- [Work order]
Please give the amount that Federal Funds Information for States estimates states would lose in the first year after the 61-cent federal tax increase, according to the article on the Senate SCHIP deal.

- [Document section]
== == ==
Senate SCHIP Deal Poses Another Dilemma for State Officials
Earlier this week, the Senate Finance Committee reached a deal to provide additional funding for the State Children’s Health Insurance Program by raising the federal tobacco tax by 61 cents. The committee estimates the increase, which would take the federal tax to $1 per pack, would raise $35 billion over five years. State legislators should like the extra money for the popular 10-year-old program. However, they may not like the effect that an increase of the federal tax would have on state revenues from their own taxes on cigarettes.
Federal Funds Information for States, a joint project of NCSL and the National Governors Association, estimates that states stand to lose $750 million dollars in the first year after a 61-cent federal tax increase—due to decreased sales. Many state legislators won’t like other parts of the Finance Committee agreement either—including numerous restrictions on state flexibility.
== == ==
- [Given records]
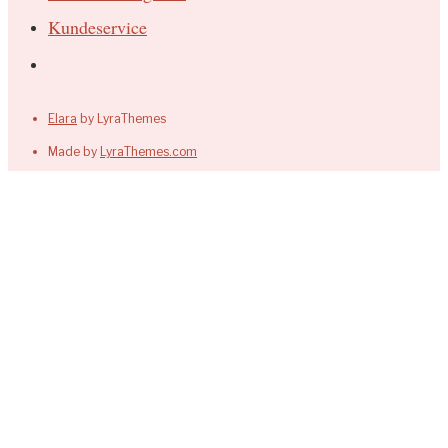
Kundeservice
Elara
by LyraThemes
Made by
LyraThemes.com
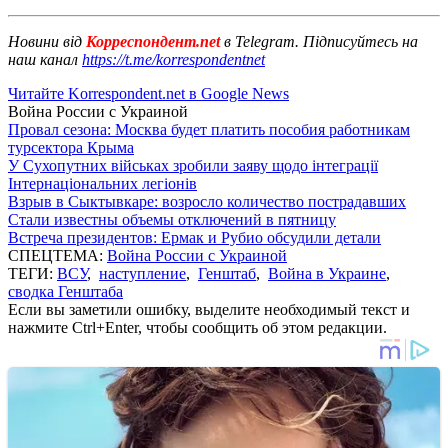
Новини від
Корреспондент.net
в Telegram. Підписуйтесь на
наш канал
https://t.me/korrespondentnet
Читайте Korrespondent.net в Google News
Война России с Украиной
Провал сезона: Москва будет платить пособия работникам
турсектора Крыма
У Сухопутних військах зробили заяву щодо інтеграції
Інтернаціональних легіонів
Взрыв в Сыктывкаре: возросло количество пострадавших
Стали известны объемы отключений в пятницу
Встреча президентов: Ермак и Рубио обсудили детали
СПЕЦТЕМА:
Война России с Украиной
ТЕГИ:
ВСУ
,
наступление
,
Генштаб
,
Война в Украине
,
сводка Генштаба
Если вы заметили ошибку, выделите необходимый текст и
нажмите Ctrl+Enter, чтобы сообщить об этом редакции.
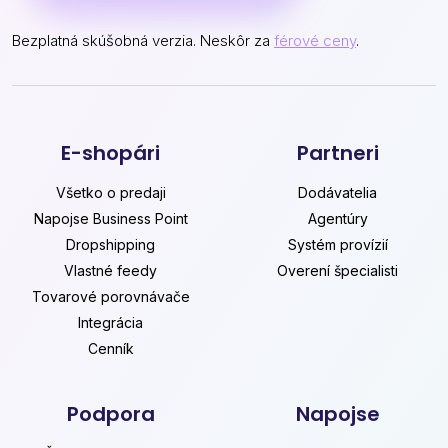
Bezplatná skúšobná verzia. Neskôr za
férové ceny
.
E-shopári
Partneri
Všetko o predaji
Dodávatelia
Napojse Business Point
Agentúry
Dropshipping
Systém provízií
Vlastné feedy
Overení špecialisti
Tovarové porovnávače
Integrácia
Cenník
Podpora
Napojse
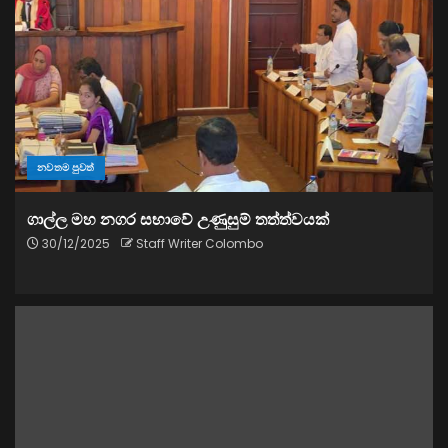
නවතම පුවත්
ගාල්ල මහ නගර සභාවේ උණුසුම් තත්ත්වයක්
30/12/2025
Staff Writer Colombo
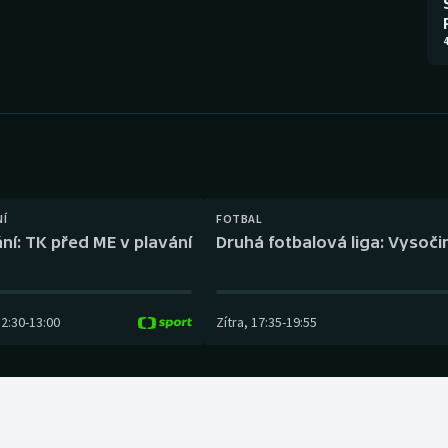
Moderní pětiboj
Triatlon
4
Motorsport
Veslování
Olympijské hry
Vodní slalom
Parasport
Volejbal
Plavání
Ostatní
NÍ
FOTBAL
ní: TK před ME v plavání
Druhá fotbalová liga: Vysočin
Plážový volejbal
12:30
-
13:00
Zítra
,
17:35
-
19:55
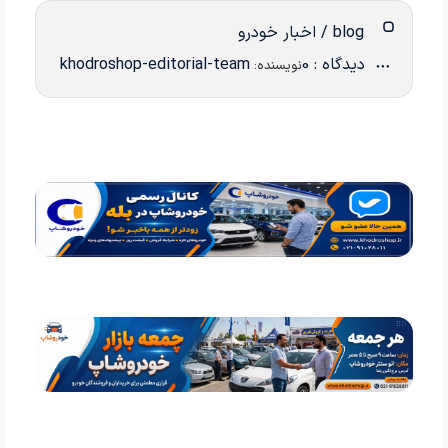
blog / اخبار خودرو
دیدگاه : 0
khodroshop-editorial-team
نویسنده:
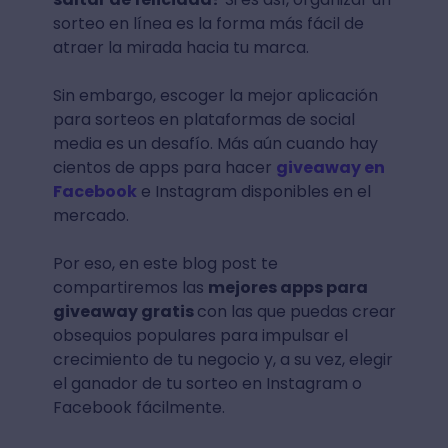
sorteo en línea es la forma más fácil de
atraer la mirada hacia tu marca.
Sin embargo, escoger la mejor aplicación
para sorteos en plataformas de social
media es un desafío. Más aún cuando hay
cientos de apps para hacer
giveaway en
Facebook
e Instagram disponibles en el
mercado.
Por eso, en este blog post te
compartiremos las
mejores apps para
giveaway gratis
con las que puedas crear
obsequios populares para impulsar el
crecimiento de tu negocio y, a su vez, elegir
el ganador de tu sorteo en Instagram o
Facebook fácilmente.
== == ==
- [Solved exercise]
$750 million